Protected activities under the ADA
Foster v Time Warner Entertainment Co., 250 F.3d 1189
The Foster decision demonstrates that an employer violates the ADA if it takes adverse action against a supervisor because he or she arranged for a reasonable accommodation of a disabled worker.
Jane M. Foster sued the Time Warner Entertainment Company. Foster complained that she was terminated for conduct protected by the Americans with Disabilities Act -- her providing a disabled worker under her supervision with a reasonable accommodation of his disability.
The jury agreed, finding that Time Warner had terminated Foster in retaliation for her belief that her actions constituted opposing unlawful discrimination under the ADA. Foster was awarded $75,000 in compensatory damages and $136,000 in punitive damages.

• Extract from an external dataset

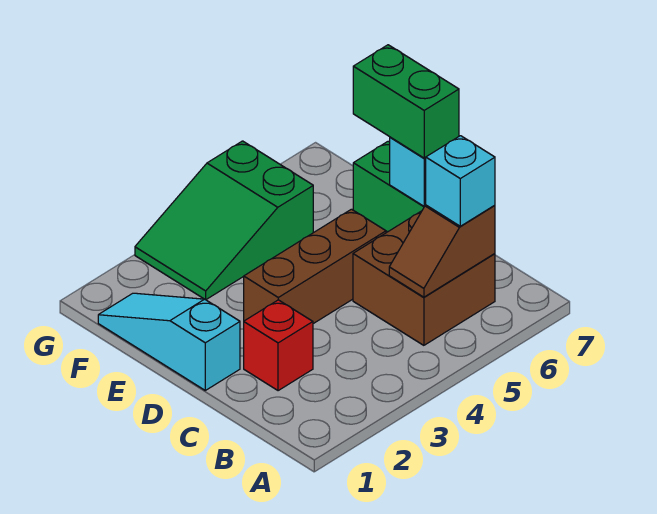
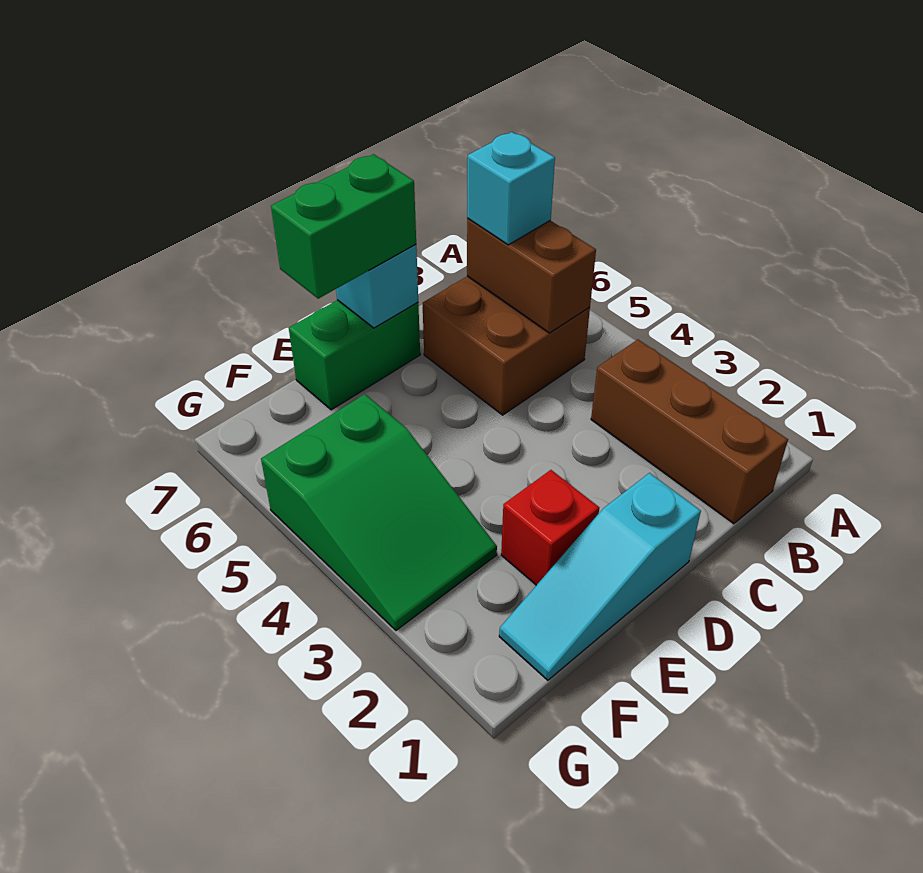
brown 1x2 slope [389,205,495,297] -> brown 1x2 brick [467,219,596,333]
red 1x1 brick [244,300,313,391] -> red 1x1 brick moved to [501,470,599,585]
brown 1x3 brick [244,209,386,324] -> brown 1x3 brick moved to [591,340,788,524]

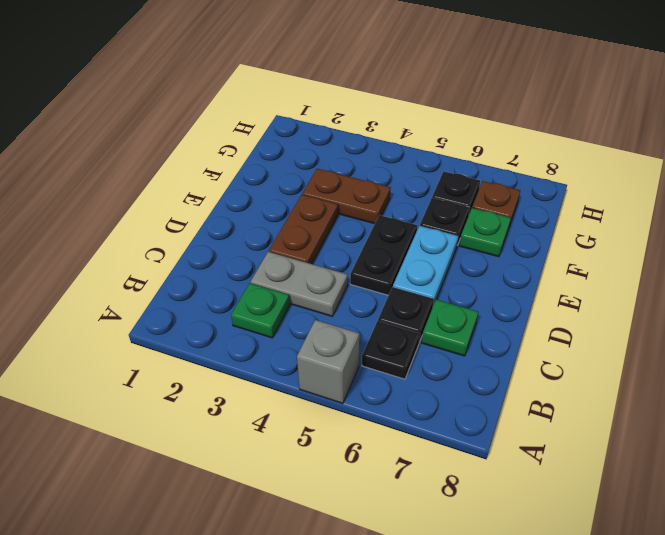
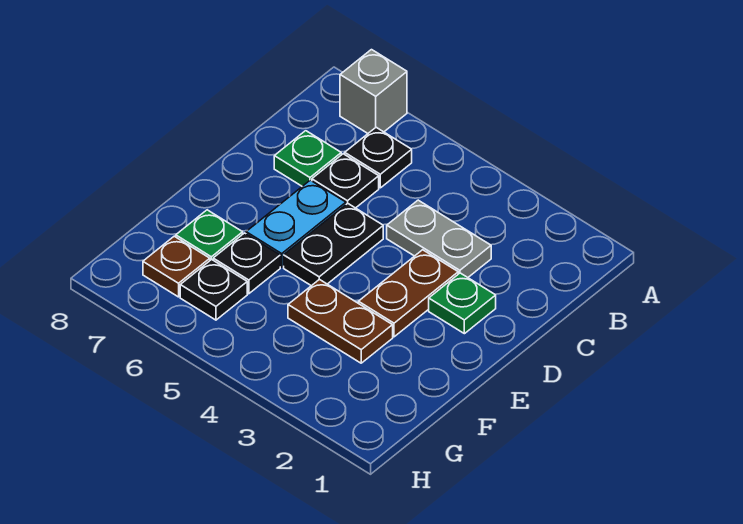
grey 1x1 brick [297,320,359,404] -> grey 1x1 brick moved to [340,50,407,133]
green 1x1 plate [231,283,290,338] -> green 1x1 plate moved to [429,273,496,334]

The Eighth Circuit Court of Appeals affirmed the decision.
Foster had approved the request submitted by one of the employees she supervised, Kevin Terry, to be excused when he arrived to work late because he suffered from “nocturnal seizures due to epilepsy.” This, Terry said, made it difficult for him to arrive at work consistently on time in the morning because of his seizures. According to the decision, Terry subsequently made up for any lateness by “working late.”
Noting that Time Warner's Human Resources Manual included epilepsy in its definition of disability under the ADA and specifically mentioned a flexible schedule as an example of a reasonable accommodation, Foster approved Terry's request.
The Eighth Circuit said that in order to prevail on her retaliation claim, Foster “need not establish the conduct which she opposed was in fact discriminatory but rather must demonstrate a good faith, reasonable belief that the underlying conduct violated the law.”
What was the “underlying conduct” in this case? Foster's superiors changed the work rules barring the type of accommodation she had approved for Terry.
Proof for a retaliation claim is not the same as that required in a direct claim of disability discrimination, said the court.
According to the decision, Foster consulted Time Warner's manual in the course of dealing with Terry, and it listed epilepsy as a disability protected under the ADA, and it included a modified work schedule as an example of a reasonable accommodation.
The evidence showed that Foster's previous supervisor, Cathy Hill, had provided Terry with that type of accommodation. When Snyder succeeded Hill and issued a new sick leave policy, Foster repeatedly asked how she should accommodate Terry because she believed the new policy conflicted with the manual. The Circuit Court also noted that “there was sufficient evidence that Snyder admitted to Foster that Terry was covered by the ADA.”
Although there was conflicting evidence presented by Time Warner, the jury chose to believe the proof offered by Foster. Foster's evidence, said the court, was sufficient for the jury to find that Foster had an objectively reasonable belief that Time Warner was intentionally violating the ADA when it decided to terminate Terry as well as when it subsequently fired Foster because of her approval of Terry's request and her challenge to the “new policy.”
There also was evidence that at the meeting at which Foster was terminated she showed her superiors the company manual listing epilepsy as a protected condition under the ADA and that it listed a flexible schedule as a reasonable accommodation.
Thus, said the Circuit Court, Foster established a temporal connection between her requests for accommodating Terry's disability and her termination, permitting an inference of retaliation.
As to Time Warner's challenge to Foster's being awarded punitive damages, the Eighth Circuit commented that punitive damages are appropriate if an employer engaged in intentional discrimination with “malice or reckless indifference to [Foster's] federally protected rights,” citing the U.S. Supreme Court's ruling in Kolstad v American Dental Association, 527 US 526.
According to the decision, Foster's superiors -- whom Time Warner conceded were managers -- “knew and admitted that Terry was covered by the ADA and that the company's own manual listed a flexible schedule as a reasonable accommodation.” Malice may be imputed to the employer if the employee who committed the unlawful act is serving in a “managerial capacity” and “acting within his or her scope of employment.